___ 原文

使用ANTLR4编写parser

leiysky

2019-07-29

Parser

ANTLR, Parser

前言

ANTLR 是一款由 Java 编写的开源语法解析工具。

我们知道在编译的过程中，主要有词法分析(Lexical Analysis), 语法分析(Grammar Analysis), 语义分析(Semantic Analysis), 中间代码生成(Intermediate Code Generation)等过程。

但是这是对于高级语言的编译过程，有时候我们需要设计一些 DSL 或者配置文件格式，这时候只需要词法分析和语法分析就可以解决我们的需求。

ANTLR 可以通过 BNF 或者 EBNF 文法的语法定义文件生成默认的 Lexer 和基本的 ast，并且提供了 listener, visitor 两种可选的方式来遍历 ast。对比起 yacc 和 lex 的组合，它的好处在于能生成相对友好的代码方便你进行处理（不用在几千行的 .y 文件里面爬摸滚打了）。

ANTLR 的最新版本是 4，在这篇文章里我将使用 Go 作为生成的 target 语言。

ANTLR4 的安装

自己看

简单的 EBNF 文法

EBNF, 即扩展巴恩斯范式，是一种上下文无关文法。现代编程语言基本都使用 EBNF 来进行语法定义。

我们首先来简单定义一个四则运算表达式的语法规则:

grammar Math;

math : expr EOF;

expr :    op=('+'|'-') expr                    # unaryExpr
      |   left=expr op=('*'|'/') right=expr    # infixExpr
      |   left=expr op=('+'|'-') right=expr    # infixExpr
      |   value=NUM                            # numberExpr
      ;

ADD: '+';
SUB: '-';
MUL: '*';
DIV: '/';

NUM :   [0-9]+ ('.' [0-9]+)? ([eE] [+-]? [0-9]+)?;
WS  :   [ \t\r\n] -> channel(HIDDEN);

将其保存为 Math.g4(注意，文件名必须与 grammar 一致)。

使用如下指令生成代码：

1	$ antlr -Dlanguage=Go -visitor -o . Math.g4

我们可以看到当前目录下生成了几个文件：

.

______
___ 数据条目

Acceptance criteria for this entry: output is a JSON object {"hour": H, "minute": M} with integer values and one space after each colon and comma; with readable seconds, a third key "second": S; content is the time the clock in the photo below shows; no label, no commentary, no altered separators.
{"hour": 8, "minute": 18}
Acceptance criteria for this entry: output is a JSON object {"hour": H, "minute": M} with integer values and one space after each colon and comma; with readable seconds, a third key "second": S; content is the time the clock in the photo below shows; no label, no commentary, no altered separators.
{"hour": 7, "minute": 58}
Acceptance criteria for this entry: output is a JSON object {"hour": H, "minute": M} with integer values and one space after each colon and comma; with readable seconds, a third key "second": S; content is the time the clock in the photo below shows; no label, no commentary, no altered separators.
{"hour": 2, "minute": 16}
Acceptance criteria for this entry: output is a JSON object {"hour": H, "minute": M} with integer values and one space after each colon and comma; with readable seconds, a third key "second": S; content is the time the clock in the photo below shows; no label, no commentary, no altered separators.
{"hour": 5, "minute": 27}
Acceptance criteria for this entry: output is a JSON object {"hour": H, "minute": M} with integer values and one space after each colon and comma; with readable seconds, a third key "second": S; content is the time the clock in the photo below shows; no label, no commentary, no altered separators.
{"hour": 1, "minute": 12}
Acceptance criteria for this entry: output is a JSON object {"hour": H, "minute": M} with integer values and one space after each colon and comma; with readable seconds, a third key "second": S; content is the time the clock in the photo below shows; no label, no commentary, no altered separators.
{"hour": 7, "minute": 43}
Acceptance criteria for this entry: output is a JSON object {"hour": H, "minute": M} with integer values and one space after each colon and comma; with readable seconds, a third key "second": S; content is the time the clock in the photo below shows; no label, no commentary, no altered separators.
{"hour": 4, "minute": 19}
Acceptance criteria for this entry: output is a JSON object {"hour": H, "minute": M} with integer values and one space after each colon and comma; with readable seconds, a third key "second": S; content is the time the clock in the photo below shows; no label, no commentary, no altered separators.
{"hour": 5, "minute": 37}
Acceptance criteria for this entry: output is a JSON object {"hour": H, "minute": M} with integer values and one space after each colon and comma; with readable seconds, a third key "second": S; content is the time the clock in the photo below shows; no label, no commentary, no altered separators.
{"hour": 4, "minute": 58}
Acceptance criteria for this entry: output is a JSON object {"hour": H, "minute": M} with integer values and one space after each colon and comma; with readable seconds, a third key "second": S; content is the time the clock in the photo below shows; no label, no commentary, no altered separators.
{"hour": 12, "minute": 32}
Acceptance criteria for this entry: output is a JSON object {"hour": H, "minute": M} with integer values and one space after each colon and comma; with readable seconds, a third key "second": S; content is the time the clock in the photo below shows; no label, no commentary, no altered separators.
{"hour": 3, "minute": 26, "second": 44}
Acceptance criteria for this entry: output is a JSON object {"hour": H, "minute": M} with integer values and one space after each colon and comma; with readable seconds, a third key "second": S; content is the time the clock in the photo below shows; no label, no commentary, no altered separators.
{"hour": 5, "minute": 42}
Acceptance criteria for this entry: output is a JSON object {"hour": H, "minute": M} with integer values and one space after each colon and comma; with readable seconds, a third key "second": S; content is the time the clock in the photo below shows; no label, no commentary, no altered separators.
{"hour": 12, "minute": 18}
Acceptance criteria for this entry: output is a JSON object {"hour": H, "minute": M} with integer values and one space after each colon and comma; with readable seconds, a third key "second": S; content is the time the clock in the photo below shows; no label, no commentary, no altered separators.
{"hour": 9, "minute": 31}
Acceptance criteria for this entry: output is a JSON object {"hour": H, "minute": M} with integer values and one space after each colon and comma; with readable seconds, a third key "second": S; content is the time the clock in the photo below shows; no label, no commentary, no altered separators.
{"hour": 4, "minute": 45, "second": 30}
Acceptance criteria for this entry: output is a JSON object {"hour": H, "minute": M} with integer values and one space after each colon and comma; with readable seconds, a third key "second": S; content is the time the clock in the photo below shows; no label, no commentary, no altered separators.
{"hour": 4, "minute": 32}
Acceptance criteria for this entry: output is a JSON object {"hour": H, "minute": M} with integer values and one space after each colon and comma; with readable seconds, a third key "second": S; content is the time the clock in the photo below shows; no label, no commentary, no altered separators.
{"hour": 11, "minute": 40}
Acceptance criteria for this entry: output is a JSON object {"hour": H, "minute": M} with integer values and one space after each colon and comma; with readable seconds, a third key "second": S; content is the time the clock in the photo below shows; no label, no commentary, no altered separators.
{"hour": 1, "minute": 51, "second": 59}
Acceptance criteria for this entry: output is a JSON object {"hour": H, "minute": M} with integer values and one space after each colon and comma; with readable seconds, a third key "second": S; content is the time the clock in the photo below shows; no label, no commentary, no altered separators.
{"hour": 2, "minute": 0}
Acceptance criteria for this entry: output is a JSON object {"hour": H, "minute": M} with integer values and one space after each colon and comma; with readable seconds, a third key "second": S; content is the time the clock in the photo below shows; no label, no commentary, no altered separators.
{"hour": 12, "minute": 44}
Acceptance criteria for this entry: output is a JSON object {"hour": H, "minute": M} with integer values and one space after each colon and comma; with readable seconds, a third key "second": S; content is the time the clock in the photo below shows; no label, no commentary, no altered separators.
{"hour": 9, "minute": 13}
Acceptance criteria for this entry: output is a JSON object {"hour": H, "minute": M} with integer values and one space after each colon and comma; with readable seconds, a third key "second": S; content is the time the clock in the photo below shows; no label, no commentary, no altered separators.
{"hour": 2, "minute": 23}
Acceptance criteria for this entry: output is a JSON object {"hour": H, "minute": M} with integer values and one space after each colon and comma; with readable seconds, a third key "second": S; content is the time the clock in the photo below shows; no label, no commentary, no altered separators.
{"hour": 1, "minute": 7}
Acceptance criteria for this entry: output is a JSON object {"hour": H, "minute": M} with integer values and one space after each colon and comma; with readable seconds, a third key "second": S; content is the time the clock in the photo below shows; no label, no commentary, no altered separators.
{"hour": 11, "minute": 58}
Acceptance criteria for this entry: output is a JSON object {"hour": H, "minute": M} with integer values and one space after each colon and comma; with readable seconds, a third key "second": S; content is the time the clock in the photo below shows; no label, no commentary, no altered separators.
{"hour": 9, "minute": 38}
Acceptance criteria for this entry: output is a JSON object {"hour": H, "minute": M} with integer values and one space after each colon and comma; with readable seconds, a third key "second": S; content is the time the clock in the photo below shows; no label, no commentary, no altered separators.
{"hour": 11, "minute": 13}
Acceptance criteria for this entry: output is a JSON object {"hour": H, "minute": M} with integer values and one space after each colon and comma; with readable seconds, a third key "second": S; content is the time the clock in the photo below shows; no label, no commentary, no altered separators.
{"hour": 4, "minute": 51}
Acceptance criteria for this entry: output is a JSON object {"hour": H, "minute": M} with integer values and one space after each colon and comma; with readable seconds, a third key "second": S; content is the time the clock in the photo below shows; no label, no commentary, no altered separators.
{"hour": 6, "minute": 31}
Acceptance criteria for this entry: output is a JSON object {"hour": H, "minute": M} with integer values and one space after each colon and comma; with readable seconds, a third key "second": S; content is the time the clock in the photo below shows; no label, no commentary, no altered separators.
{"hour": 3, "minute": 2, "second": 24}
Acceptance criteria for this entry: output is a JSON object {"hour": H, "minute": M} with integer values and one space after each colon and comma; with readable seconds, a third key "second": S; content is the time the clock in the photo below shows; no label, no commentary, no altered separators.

______

题目: 原文给出的 Math 语法定义中有若干以大写字母命名的词法规则，请列出这些规则的名称。 清单是独立的材料，与原文内容无关。

参考解答: ADD、SUB、MUL、DIV、NUM、WS